Denise not only provides recovery coaching and manages the program, but she trains others how to become recovery coaches too. Another one of her recovery coach coordinators is Debra Matteson, who coordinates recovery coaches in Deer Isle and Stonington. She also has a personal connection to this epidemic because she too is a person in long-term recovery, and who has lost friends to an opioid overdose. Debra says that a friend of hers, who went into recovery around the same time that she did, was persuaded, after many years of successful medication assisted treatment, that being on MAT was not truly being in recovery. So, she stopped her medication. “She went out and used one more time and died after 15 years of recovery,” Debra says, adding that’s what motivated her into action. “I was watching people die; I was watching people’s children die. It was just incredibly tragic.”

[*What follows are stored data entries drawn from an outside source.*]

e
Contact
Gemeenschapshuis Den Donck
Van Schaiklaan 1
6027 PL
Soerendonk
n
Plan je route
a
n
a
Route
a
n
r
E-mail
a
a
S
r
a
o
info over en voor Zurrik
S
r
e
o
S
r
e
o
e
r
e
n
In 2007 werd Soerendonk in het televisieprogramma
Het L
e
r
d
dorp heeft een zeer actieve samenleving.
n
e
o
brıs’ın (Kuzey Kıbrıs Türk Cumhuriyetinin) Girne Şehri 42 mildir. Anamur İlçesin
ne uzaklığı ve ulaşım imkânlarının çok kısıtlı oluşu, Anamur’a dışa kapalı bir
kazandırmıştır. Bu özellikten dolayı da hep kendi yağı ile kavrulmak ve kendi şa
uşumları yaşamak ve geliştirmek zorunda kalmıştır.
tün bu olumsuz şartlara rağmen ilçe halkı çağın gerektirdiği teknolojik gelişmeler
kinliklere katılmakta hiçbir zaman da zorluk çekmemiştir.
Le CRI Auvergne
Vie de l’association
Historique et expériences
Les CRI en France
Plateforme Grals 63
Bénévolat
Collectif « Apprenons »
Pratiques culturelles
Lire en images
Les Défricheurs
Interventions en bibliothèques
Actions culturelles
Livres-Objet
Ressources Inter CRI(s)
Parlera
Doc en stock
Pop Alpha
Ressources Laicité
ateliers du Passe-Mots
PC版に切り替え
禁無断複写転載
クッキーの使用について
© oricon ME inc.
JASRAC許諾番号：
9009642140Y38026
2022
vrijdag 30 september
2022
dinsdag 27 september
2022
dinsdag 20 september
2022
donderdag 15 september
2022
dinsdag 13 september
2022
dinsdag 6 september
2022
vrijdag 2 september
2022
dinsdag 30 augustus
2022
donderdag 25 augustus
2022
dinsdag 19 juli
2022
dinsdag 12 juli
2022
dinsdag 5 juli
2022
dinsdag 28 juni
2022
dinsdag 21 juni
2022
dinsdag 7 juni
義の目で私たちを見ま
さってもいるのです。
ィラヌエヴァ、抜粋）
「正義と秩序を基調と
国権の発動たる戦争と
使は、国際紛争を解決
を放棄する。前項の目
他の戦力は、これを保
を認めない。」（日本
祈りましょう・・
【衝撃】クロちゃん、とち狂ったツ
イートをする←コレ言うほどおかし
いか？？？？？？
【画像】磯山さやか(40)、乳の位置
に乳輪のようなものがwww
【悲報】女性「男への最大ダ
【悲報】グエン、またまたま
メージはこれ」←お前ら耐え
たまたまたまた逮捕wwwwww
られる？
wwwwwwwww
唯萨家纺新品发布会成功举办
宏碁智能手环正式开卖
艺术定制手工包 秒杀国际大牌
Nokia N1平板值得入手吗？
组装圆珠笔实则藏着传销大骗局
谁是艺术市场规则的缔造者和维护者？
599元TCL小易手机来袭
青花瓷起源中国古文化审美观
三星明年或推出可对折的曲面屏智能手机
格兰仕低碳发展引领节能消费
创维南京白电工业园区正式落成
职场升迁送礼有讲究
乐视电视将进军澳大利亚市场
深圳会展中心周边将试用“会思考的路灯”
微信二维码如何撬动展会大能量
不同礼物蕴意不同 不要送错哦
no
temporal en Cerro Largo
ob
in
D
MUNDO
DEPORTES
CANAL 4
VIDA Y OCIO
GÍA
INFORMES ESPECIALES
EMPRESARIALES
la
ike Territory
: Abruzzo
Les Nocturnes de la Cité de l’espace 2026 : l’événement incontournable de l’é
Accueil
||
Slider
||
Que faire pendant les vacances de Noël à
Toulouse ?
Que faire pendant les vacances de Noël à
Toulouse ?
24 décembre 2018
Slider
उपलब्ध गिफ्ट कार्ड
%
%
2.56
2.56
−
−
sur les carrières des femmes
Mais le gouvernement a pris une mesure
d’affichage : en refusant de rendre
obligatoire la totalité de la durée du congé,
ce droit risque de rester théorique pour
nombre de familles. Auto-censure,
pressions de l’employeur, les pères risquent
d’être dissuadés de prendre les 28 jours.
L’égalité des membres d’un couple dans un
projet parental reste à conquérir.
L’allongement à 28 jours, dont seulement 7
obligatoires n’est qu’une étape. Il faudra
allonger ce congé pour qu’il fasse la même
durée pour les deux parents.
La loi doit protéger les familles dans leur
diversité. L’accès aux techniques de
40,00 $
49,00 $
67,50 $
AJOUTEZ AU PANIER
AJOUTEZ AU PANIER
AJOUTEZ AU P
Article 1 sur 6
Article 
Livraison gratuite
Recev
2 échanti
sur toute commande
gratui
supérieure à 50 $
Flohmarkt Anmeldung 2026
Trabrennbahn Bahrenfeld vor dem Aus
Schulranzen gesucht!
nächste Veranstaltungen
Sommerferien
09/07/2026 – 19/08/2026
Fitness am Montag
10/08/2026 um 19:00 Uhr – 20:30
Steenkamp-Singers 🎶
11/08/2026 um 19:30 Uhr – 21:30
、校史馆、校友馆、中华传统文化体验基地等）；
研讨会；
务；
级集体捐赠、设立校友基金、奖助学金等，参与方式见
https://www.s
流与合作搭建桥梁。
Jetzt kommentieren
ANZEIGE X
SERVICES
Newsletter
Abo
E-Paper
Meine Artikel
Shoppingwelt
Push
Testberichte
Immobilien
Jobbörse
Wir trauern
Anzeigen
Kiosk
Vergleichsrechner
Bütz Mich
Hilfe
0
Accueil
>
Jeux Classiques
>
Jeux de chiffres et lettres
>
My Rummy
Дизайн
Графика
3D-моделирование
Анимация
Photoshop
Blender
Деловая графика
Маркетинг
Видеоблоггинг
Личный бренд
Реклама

Currently, the Downeast Recovery coaching program has 15 recovery coaches and three corrections coaches who work in the Washington and Hancock County Jails, but they are actively recruiting for more because the need is so great. Those who are interested in becoming a recovery coach need to fill out an application, undergo a background check, and complete the 30-hour recovery coach academy. Several local healthcare providers have offered to host training. Both Northern Light Blue Hill Hospital and Northern Light Maine Coast Hospital have invited the Downeast Recovery Coach Program into their hospitals to provide training to staff. “There were probably 30 medical providers, physician’s assistants, and medical assistants in the room. Given that this was brand new in this region, for the hospitals to grab onto it and be interested so soon is very innovative,” says Denise. Denise and Debra both say the reward they feel is worth every second of the time they put in.

“Many times, we will be the first people that have spent time with folks and asked questions such as, ‘Have you ever thought what your life would be like in recovery?’ I can’t tell you how many times asking that question will make people completely open up and start sobbing because no one ever asked them that before,” says Denise.

“The ups and downs of early recovery are extreme,” adds Debra. “It takes people a while to stabilize and moderate. To be able to walk alongside someone who is feeling better than they ever have in their lives and while feeling feelings they never felt before because they were using substances—so they didn’t have to feel—is an incredibly dramatic and profound journey.”